= Meg Linton =

Meg Linton is an American curator of contemporary art and writer. Her curatorial efforts have ranged from historical investigations such as "Doin’ It in Public: Feminism and Art at the Woman’s Building" (part of the Getty’s initiative Pacific Standard Time: Art in L.A. 1945-1980), "The Los Angeles School: Karl Benjamin, Lorser Feitelson, Frederick Hammersley, June Harwood, Helen Lundeberg, John McLaughlin", and "In the Land of Retinal Delights: The Juxtapoz Factor" to showcasing the work of single artists who are stylistically different such as "Alison Saar: STILL. . .", "Robert Williams: Through Prehensile Eye," and "Joan Tanner: On Tenderhook" to group exhibitions such as "Mexicali Biennial 2010," "Do It Now: Live Green!" and "Tapping the Third Realm."

==Education==
Linton received a B.A. in English from the University of California, Irvine in 1989, and a M.F.A. in Exhibition design from California State University, Fullerton in 1995.

==Career==
Starting in 1999, Linton was the executive director of the Santa Barbara Contemporary Arts Forum for five years and has held many other curatorial and teaching positions in California and New York City.
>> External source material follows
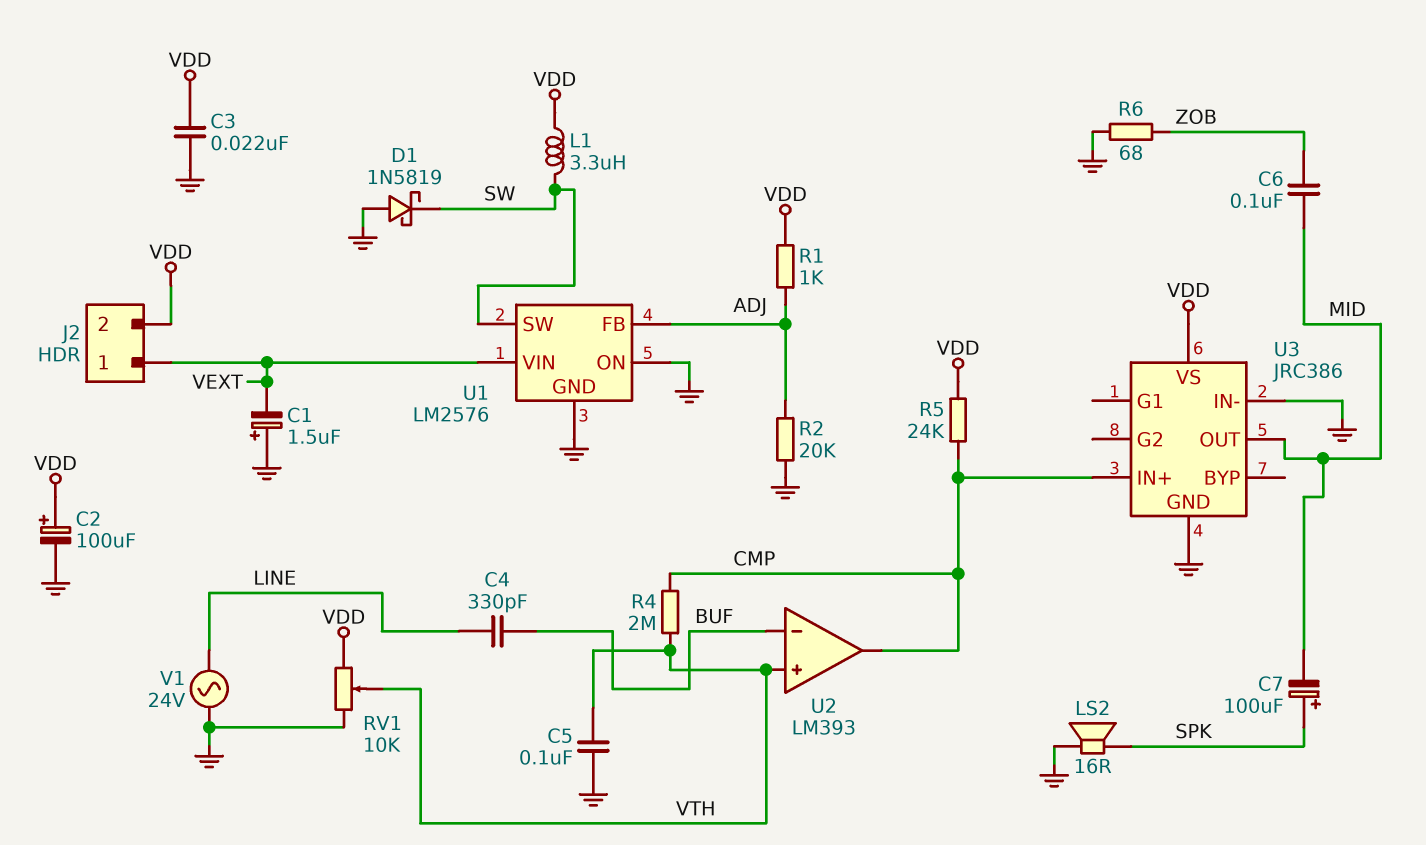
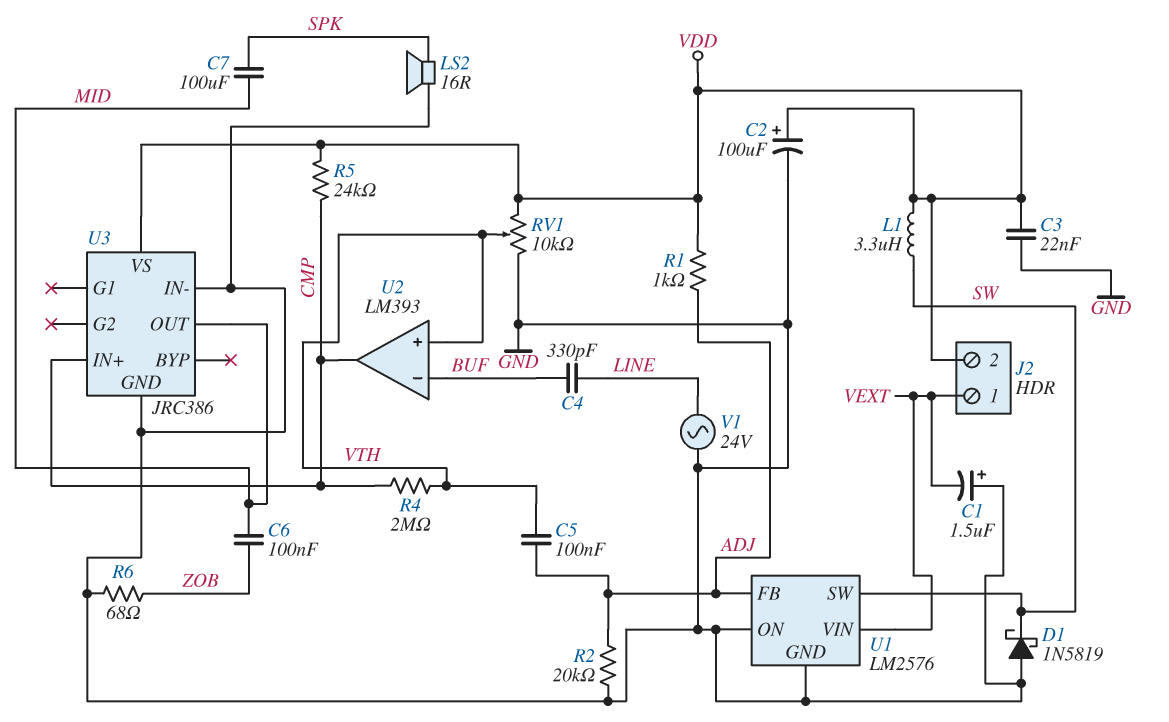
C5: 100nF (GND, VTH) -> 100nF (ADJ, VTH)
C7: 100uF (plus SPK, minus MID) -> 100uF (MID, SPK)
She was the curator and the "Director of Galleries and Exhibitions" at the Ben Maltz Gallery at Otis College of Art and Design in Los Angeles from September 2003 to May 2014. She served as head of Santa Fe’s Center for Contemporary Arts in 2016.

Linton was a co-founder and curator of the Griffin Linton Contemporary Exhibitions in Venice Beach and Costa Mesa, California. She has served on the executive committee for the Southern California Chapter of Art Table and was a board member of the LAX Coastal Area Chamber of Commerce.